In the interest of keeping the connector code simplified we have opted to depend on dynamic mapping for most use cases, or to depend on user forethought to handle when dynamic mapping is inadequate, either by pre-creating the index, or using a mapping template. This may change in the future as the connector continues to evolve.


(Kant Kodali) #15

Hi James!

Could you please explain why you think dynamic mapping will be sufficient? If so, why is it recommended to turn off dynamic mapping in production. It sounds to me most people operate with ES production clusters by disabling the dynamic mapping.

can you describe what would happen in this simple case and why dynamic mapping wont be a problem?

inputdf

col1  | col2 | col3
-------------------
  1   |   2  | 5
  2   |   3  | 6

Say I do something like this (Pseudo sql)

select col2/2 from inputdf and write it to ES

the first document in ES will be {"col2": 1} and the second document will be {"col2": 1.5} so wouldn't ES throw type mismatch error here?


(James Baiera) #16

Dynamic mapping is not without it's faults. It can misinterpret non heterogeneous data as well as data that is typically serialized as Strings. This is often why it is disabled in production where users would like to have complete and explicit control over the mappings. I fail to see how this is all that different from creating a mapping based on a Spark SQL schema, as ES mappings and Spark SQL schemas do not form a perfect 1-to-1 relationship with each other for more advanced Elasticsearch fields (like nested values, geo, parent child), which would still see you creating the Elasticsearch mapping before hand.
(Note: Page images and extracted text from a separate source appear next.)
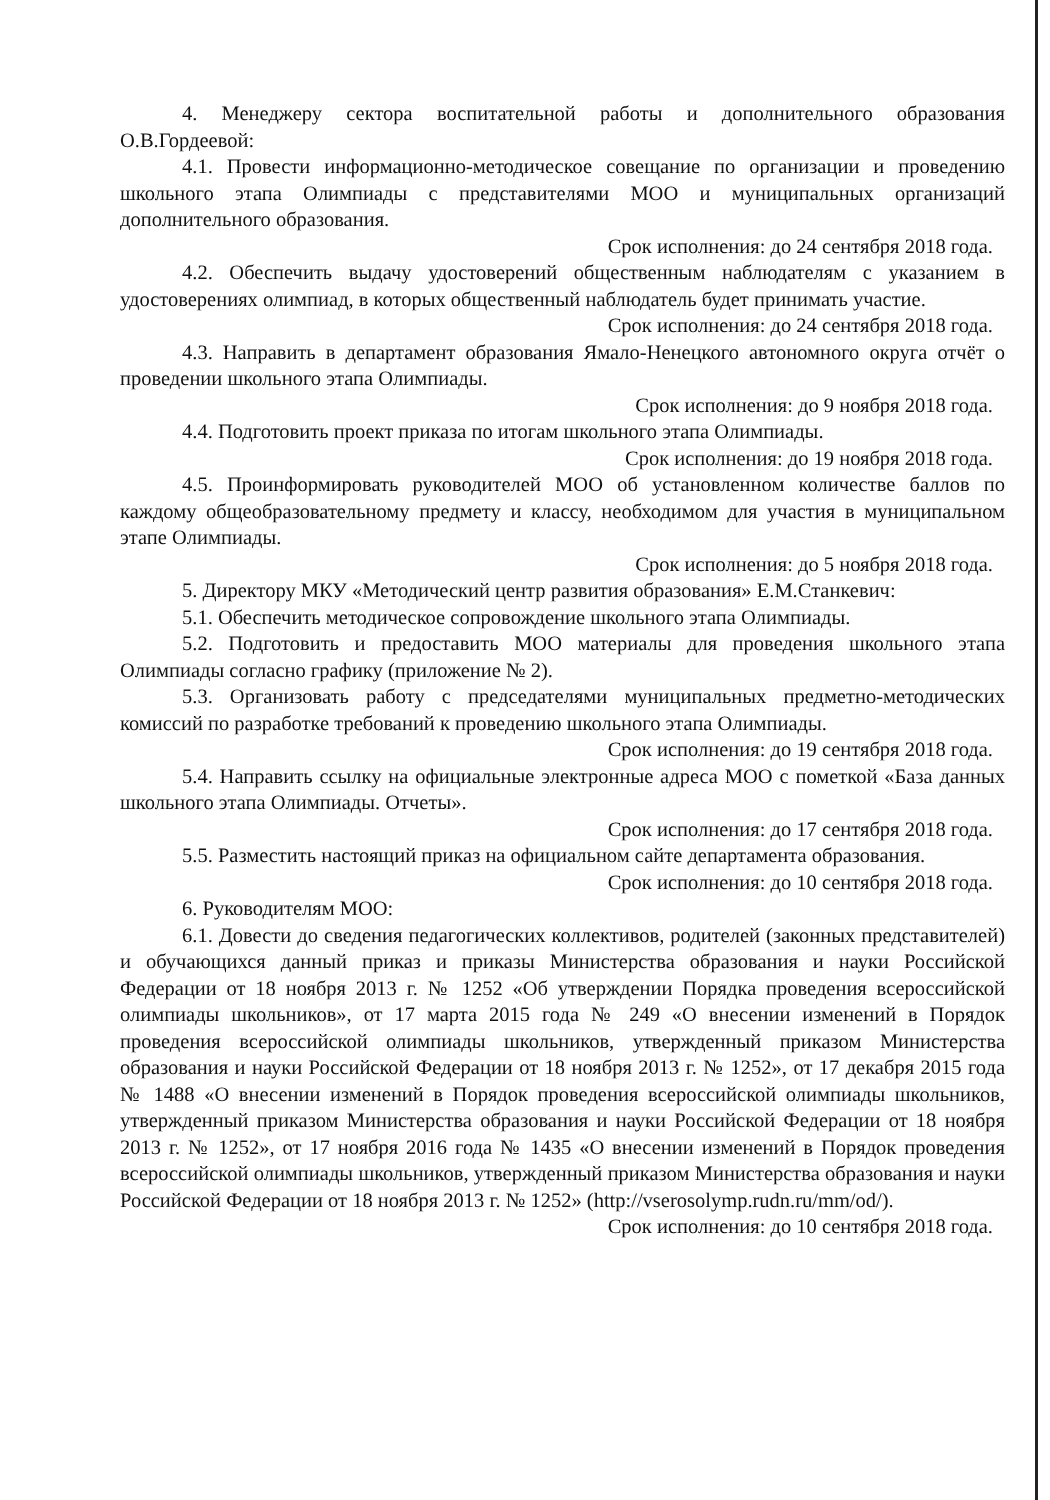4. Менеджеру сектора воспитательной работы и дополнительного образования О.В.Гордеевой:
4.1. Провести информационно-методическое совещание по организации и проведению школьного этапа Олимпиады с представителями МОО и муниципальных организаций дополнительного образования.
Срок исполнения: до 24 сентября 2018 года.
4.2. Обеспечить выдачу удостоверений общественным наблюдателям с указанием в удостоверениях олимпиад, в которых общественный наблюдатель будет принимать участие.
Срок исполнения: до 24 сентября 2018 года.
4.3. Направить в департамент образования Ямало-Ненецкого автономного округа отчёт о проведении школьного этапа Олимпиады.
Срок исполнения: до 9 ноября 2018 года.
4.4. Подготовить проект приказа по итогам школьного этапа Олимпиады.
Срок исполнения: до 19 ноября 2018 года.
4.5. Проинформировать руководителей МОО об установленном количестве баллов по каждому общеобразовательному предмету и классу, необходимом для участия в муниципальном этапе Олимпиады.
Срок исполнения: до 5 ноября 2018 года.
5. Директору МКУ «Методический центр развития образования» Е.М.Станкевич:
5.1. Обеспечить методическое сопровождение школьного этапа Олимпиады.
5.2. Подготовить и предоставить МОО материалы для проведения школьного этапа Олимпиады согласно графику (приложение № 2).
5.3. Организовать работу с председателями муниципальных предметно-методических комиссий по разработке требований к проведению школьного этапа Олимпиады.
Срок исполнения: до 19 сентября 2018 года.
5.4. Направить ссылку на официальные электронные адреса МОО с пометкой «База данных школьного этапа Олимпиады. Отчеты».
Срок исполнения: до 17 сентября 2018 года.
5.5. Разместить настоящий приказ на официальном сайте департамента образования.
Срок исполнения: до 10 сентября 2018 года.
6. Руководителям МОО:
6.1. Довести до сведения педагогических коллективов, родителей (законных представителей) и обучающихся данный приказ и приказы Министерства образования и науки Российской Федерации от 18 ноября 2013 г. № 1252 «Об утверждении Порядка проведения всероссийской олимпиады школьников», от 17 марта 2015 года № 249 «О внесении изменений в Порядок проведения всероссийской олимпиады школьников, утвержденный приказом Министерства образования и науки Российской Федерации от 18 ноября 2013 г. № 1252», от 17 декабря 2015 года № 1488 «О внесении изменений в Порядок проведения всероссийской олимпиады школьников, утвержденный приказом Министерства образования и науки Российской Федерации от 18 ноября 2013 г. № 1252», от 17 ноября 2016 года № 1435 «О внесении изменений в Порядок проведения всероссийской олимпиады школьников, утвержденный приказом Министерства образования и науки Российской Федерации от 18 ноября 2013 г. № 1252» (http://vserosolymp.rudn.ru/mm/od/).
Срок исполнения: до 10 сентября 2018 года.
Speaking strictly from an ES-Hadoop/Spark integration standpoint: Since the schema in Spark will be modified for col2 to a double format, the serialization code will serialize the 1 value as a double field complete with trailing decimal place (1.0), with the next document also being treated as a double value (1.5). The dynamic mapping should allocate doubles for the mapping of this field as it is the safest value type to allocate for decimal numerics.

In short, while we do use the Spark SQL schema to inform the connector how best to serialize a field, we do not use it to automatically create the mapping in Elasticsearch as the main pitfalls that you may experience with dynamic mapping are still likely to be experienced with that proposed feature.


(Kant Kodali) #17

Hi James!

That makes some sense now! Also what do I need to do to enable dynamic mapping?

  1. Do I need to set

sparkConf.set("es.index.auto.create", "true")

or

resultdf
        .writeStream()
        .outputMode("append")
        .format("org.elasticsearch.spark.sql")
        .option("es.index.auto.create", true)
  1. I tried both of the options but when I go to http://localhost:9200/test/_settings (test is my index name) it says

{"test":{"settings":{"index":{"number_of_shards":"5","provided_name":"test","mapper":{"dynamic":"false"}}

I feel like I am missing another option that can help me enable index.mapper.dynamic: true

I know I can make a separate PUT call to enable index.mapper.dynamic: true but I want to do this from es-hadoop-connector


(James Baiera) #18

Unfortunately you will need to set the dynamic mapping up on the Elasticsearch side. The connector is not really designed to set properties in Elasticsearch. If you would like to do this from Java/Scala, you could download the Low Level Java Rest Client and perform the requests through there.


(system) #19

This topic was automatically closed 28 days after the last reply. New replies are no longer allowed.